50 % de médicaments sont inutiles
Publié par Administrateur le Septembre 15 2012 16:15:48
Deux professeurs de médecine, Bernard Debré et Philippe Even, publient un guide des médicaments dans lequel ils affirment qu'un médicament sur 2 est inutile et 1 sur 20 potentiellement dangereux.
Nouvelles étendues
La France, toujours citée parmi les pays consommant plus de médicaments que de raison, voit paraître un nouvel ouvrage alarmiste sur sa situation pharmaceutique. Dans leur Guide des 4000 médicaments utiles, inutiles et dangereux, Bernard Debré, chirurgien et député UMP, et Philippe Even, pneumologue, s'attaquent aux inefficacités du système français. Trop de molécules sans intérêt, voire nocives, sont tolérées sur le marché français et remboursées, notamment pour protéger l'industrie pharmaceutique hexagonale, dénoncent-ils. Le tout contribuant, selon eux, à plomber les comptes de l'Assurance-maladie.

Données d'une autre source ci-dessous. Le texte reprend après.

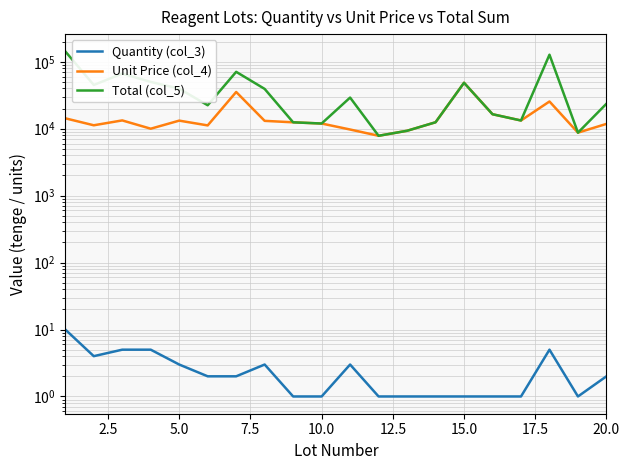

How many distinct data groups are displayed?

3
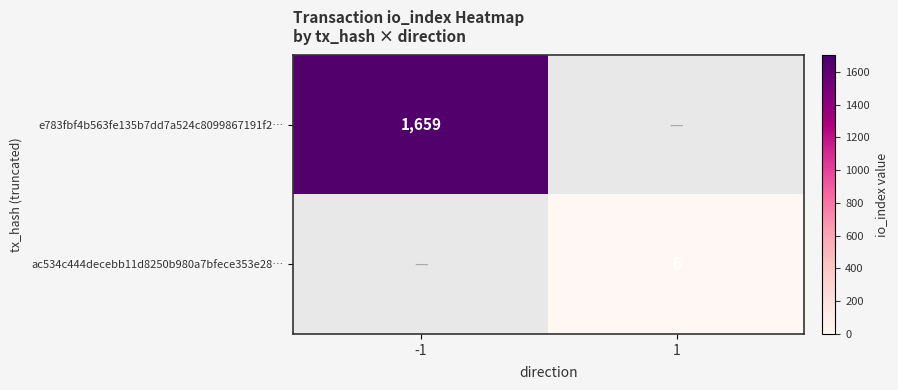

The value of ac534c444decebb11d8250b980a7bfece353e28… at 1 is 8. True or false?

False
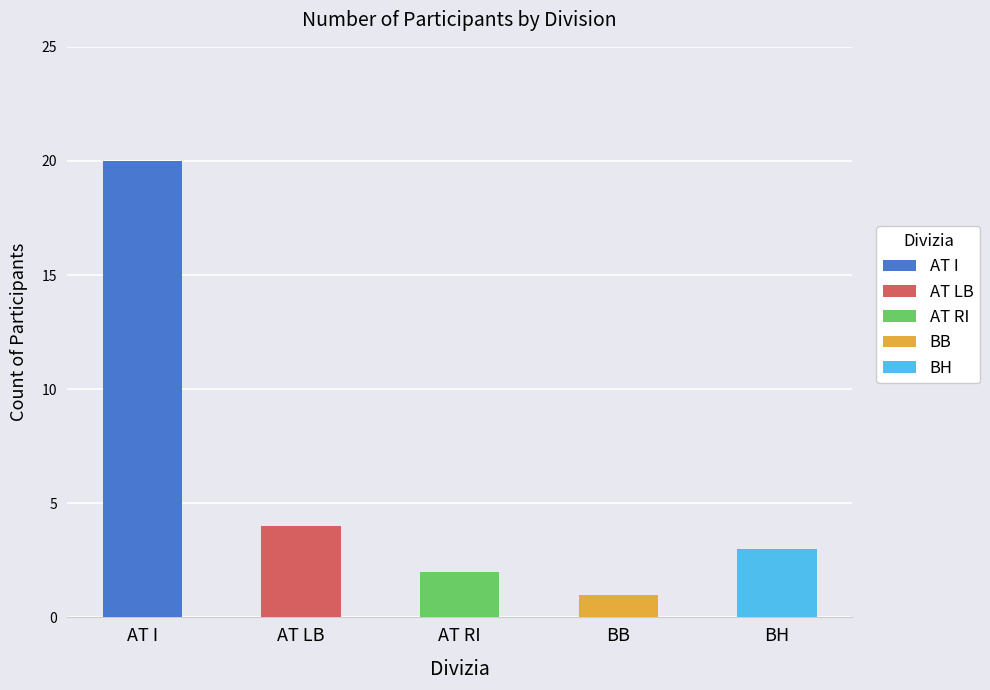

What is the smallest value displayed?

1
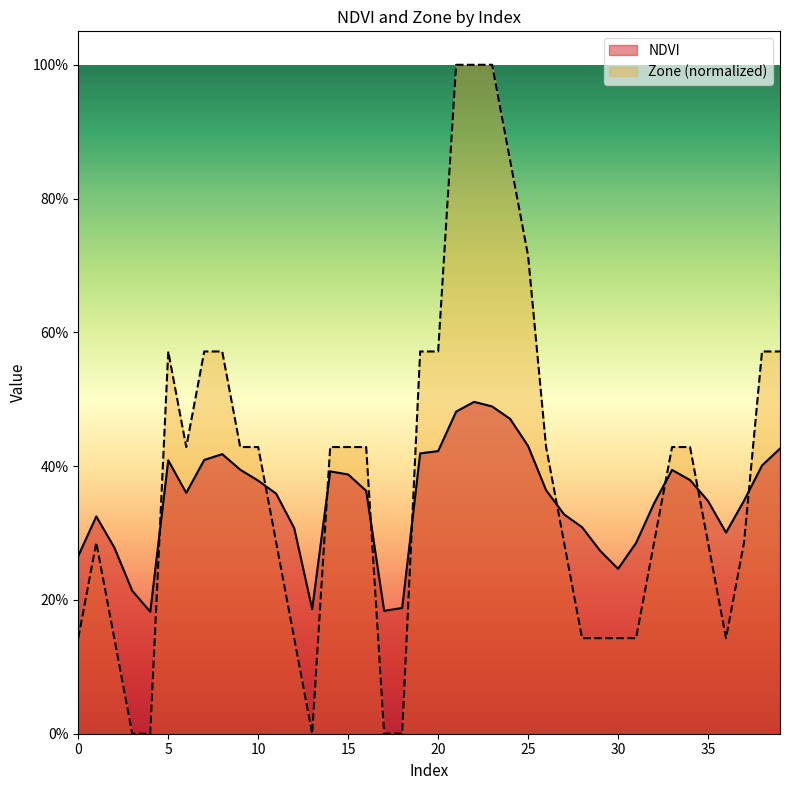

Where is Zone nearest to the value 0?

3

Le livre recense ainsi «50% de médicaments inutiles, 20% de mal tolérés, 5% de “potentiellement très dangereux”». Ils en extraient une liste de 56 médicaments à suspendre immédiatement.
L'analyse des deux professeurs de médecine reçoit un accueil mitigé parmi les experts français en pharmacologie. Ceux-ci reconnaissent à l'ouvrage le mérite de soulever des problèmes structurels régulièrement dénoncés depuis une vingtaine d'années: trop de produits inefficaces conservent leur autorisation de mise sur le marché, les consultations des médecins débouchent trop souvent sur des ordonnances inutiles, par réflexe culturel. Mais toutes les conclusions de ce guide colossal - 900 pages, d'une utilisation pas forcément évidente pour le grand public - ne sont pas forcément partagées.
«Des erreurs»
«Il y a dans ce livre beaucoup de choses vraies, mais aussi de choses fausses», déplore ainsi le Pr Jean-François Bergmann, vice-président de la commission d'autorisation de mise sur le marché à l'Agence nationale de sécurité du médicament (ANSM), et chef de service de médecine interne à l'hôpital Lariboisière. «C'est vrai qu'il y a trop de médicaments redondants (n'apportant pas de réelle amélioration par rapport à la version ancienne, moins chère, NDLR), que la politique du générique n'est pas claire et que le prix de certains médicaments est disproportionné par rapport à leur efficacité. Mais les auteurs font aussi des erreurs. Contrairement à ce qu'ils disent, je considère l'Avastin (anticancéreux) comme un produit important, de même que le Byetta (antidiabétique), alors qu'eux souhaiteraient les suspendre. À l'inverse, ils citent comme produit d'excellence le Sintrom (antiacoagulant) que plus personne ne recommande depuis vingt ans. Leur livre reflète également une méconnaissance du circuit du médicament. Le tout n'inspire pas confiance.»
Pour Jean-Louis Montastruc, professeur de pharmacologie médicale à Toulouse, «il ne faut pas diaboliser les médicaments, qui soignent quand même beaucoup de maladies». «Un médicament s'inscrit toujours dans un contexte: il est donné à un patient avec une pathologie, un âge, des antécédents, qui permettront au médecin d'en estimer les bénéfices au regard des risques, rappelle-t-il. Car n'oublions pas qu'un médicament n'est jamais inoffensif. Sinon, cela voudrait dire qu'il est sans effet.»
Mieux informer les médecins
Avec le Pr Bergmann, il partage le sentiment qu'un effort doit être fait par les autorités sanitaires pour mettre à disposition des médecins une information indépendante sur les médicaments, quasi inexistante en France. «Actuellement, les praticiens de ville sont essentiellement informés par les visiteurs médicaux payés par les laboratoires.»
Le Leem, fédération professionnelle des industriels du médicament, a pour sa part déploré mercredi soir des «amalgames et approximations» qui «contribuent à alarmer inutilement les malades et risquent de les conduire à arrêter de leur propre chef des traitements pourtant adaptés aux maladies dont ils souffrent».